Subsequent to his sentencing, the Supreme Court issued its opinion in Begay v. United States, 128 S.Ct. 1581 (2008), clarifying the test to be used in determining whether a prior felony conviction qualifies as predicate "violent felony" conviction pursuant to 18 U.S.C. § 924(e)(2)(B).*fn2 Relying on Begay, Richardson appeals arguing that his prior Kansas conviction for eluding police is not a crime of violence because it does not involve the type of purposeful conduct required to make a non-enumerated predicate offense similar in kind to the enumerated offenses. He also argues that his appeal waivers do not preclude him from asserting his Begay-related claim.
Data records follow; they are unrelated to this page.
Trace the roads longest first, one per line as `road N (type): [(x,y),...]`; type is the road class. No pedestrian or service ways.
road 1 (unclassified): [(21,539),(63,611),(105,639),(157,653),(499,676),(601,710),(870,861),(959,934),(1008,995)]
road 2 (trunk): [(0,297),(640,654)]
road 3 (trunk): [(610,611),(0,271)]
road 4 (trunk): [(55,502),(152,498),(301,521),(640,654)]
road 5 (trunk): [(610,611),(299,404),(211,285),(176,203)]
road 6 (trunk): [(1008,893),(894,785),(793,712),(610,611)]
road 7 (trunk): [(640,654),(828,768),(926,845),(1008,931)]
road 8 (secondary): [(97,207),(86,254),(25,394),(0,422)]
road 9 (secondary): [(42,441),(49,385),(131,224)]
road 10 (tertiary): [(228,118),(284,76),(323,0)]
We need not address the appeal-waiver issue because, even assuming the waiver does not preclude the present appeal, Richardson is not entitled to relief. In United States v. Hudson, ___ F.3d ___, No. 08-3240, 2009 WL 2525581 (8th Cir. August 20, 2009), our court applied Begay and held that a felony conviction for "resisting or interfering with arrest" in violation of Missouri Revised Statutes § 575.150.1 qualified as "crime of violence" pursuant to § 4B1.2(a)(2). Hudson, 2009 WL 2525581 at *2. We held that, because the Missouri offense only rose to the level of a felony offense if there was "a substantial risk of serious physical injury or death to any persons," the substantial risk requirement of U.S.S.G. § 4B1.2(a)(2) was satisfied. Id. We further held that, "knowingly fleeing a police officer who is attempting to make an arrest is purposeful conduct that falls within the 'otherwise involves' clause of § 4B1.2(a)(2) as construed in Begay." Id.
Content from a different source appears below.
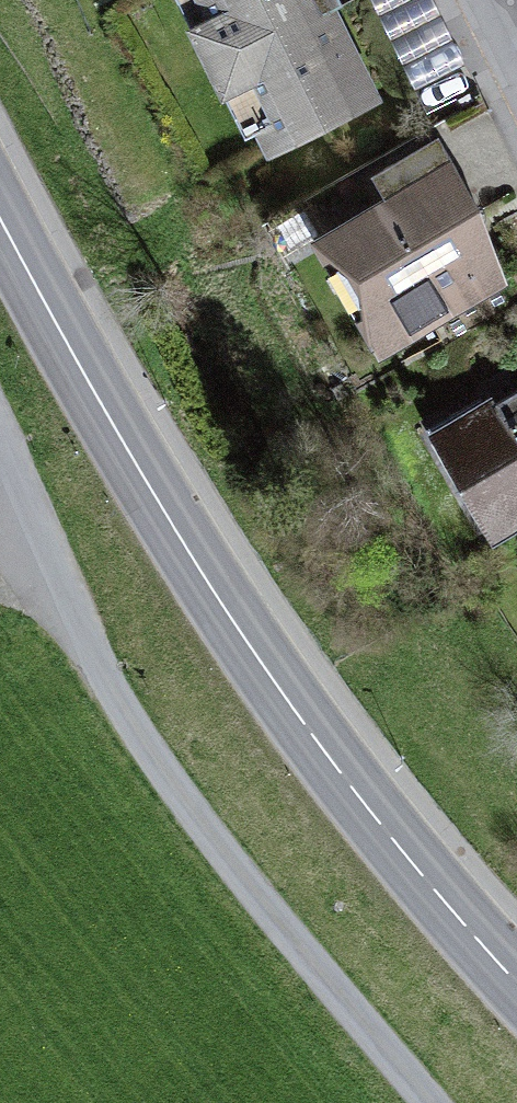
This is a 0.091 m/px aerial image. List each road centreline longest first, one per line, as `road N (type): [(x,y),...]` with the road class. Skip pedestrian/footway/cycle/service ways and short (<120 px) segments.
road 1 (tertiary): [(451,914),(297,713),(170,520),(0,209)]
road 2 (unclassified): [(0,438),(62,592),(205,825),(434,1102)]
We believe that Hudson controls in this instance given the similarity between the Missouri statute at issue in Hudson and the Kansas statute in Richardson's case. As with the Missouri statute in Hudson, Kansas Statutes Annotated § 8-1568 only rises to the level of a felony in the presence of one or more qualifying risk factors. See Kan. Stat. Ann. § 08-1568 (b)(1)(A)-(E). Richardson, in fact, was convicted of a felony for "fleeing or attempting to elude a police officer" because he was involved in a high speed chase that resulted in a motor vehicle accident involving other vehicles. Id. § 08-1568(b)(1)(D) ("is involved in any motor vehicle accident . . ."). Looking specifically at subsection (b)(1)(D), the conduct criminalized by the Kansas statute "categorically involves a substantial risk of physical injury 'in the ordinary case.'" Hudson, 2009 WL 2525581 at *2 (quoting James v. United States, 550 U.S. 192, 208 (2007)). Accordingly, the "serious risk" requirement of § 4B1.2(a)(2) is satisfied.

Further, as with the Missouri statute, the conduct criminalized by the Kansas statute includes "flee[ing] or attempt[ing] to elude a pursuing police vehicle." Kan. Stat. Ann. § 8-1568 (a). Our holding that "knowingly fleeing a police officer who is attempting to make an arrest is purposeful conduct that falls within the 'otherwise involves' clause of § 4B1.2(a)(2)" is, therefore, directly applicable, and Richardson's prior conviction is for an offense that qualifies as a "crime of violence." Hudson, 2009 WL 2525581 at *2.

In light of our present holding, all pending motions in these consolidated appeals are denied as moot, and we affirm the judgments of the district court.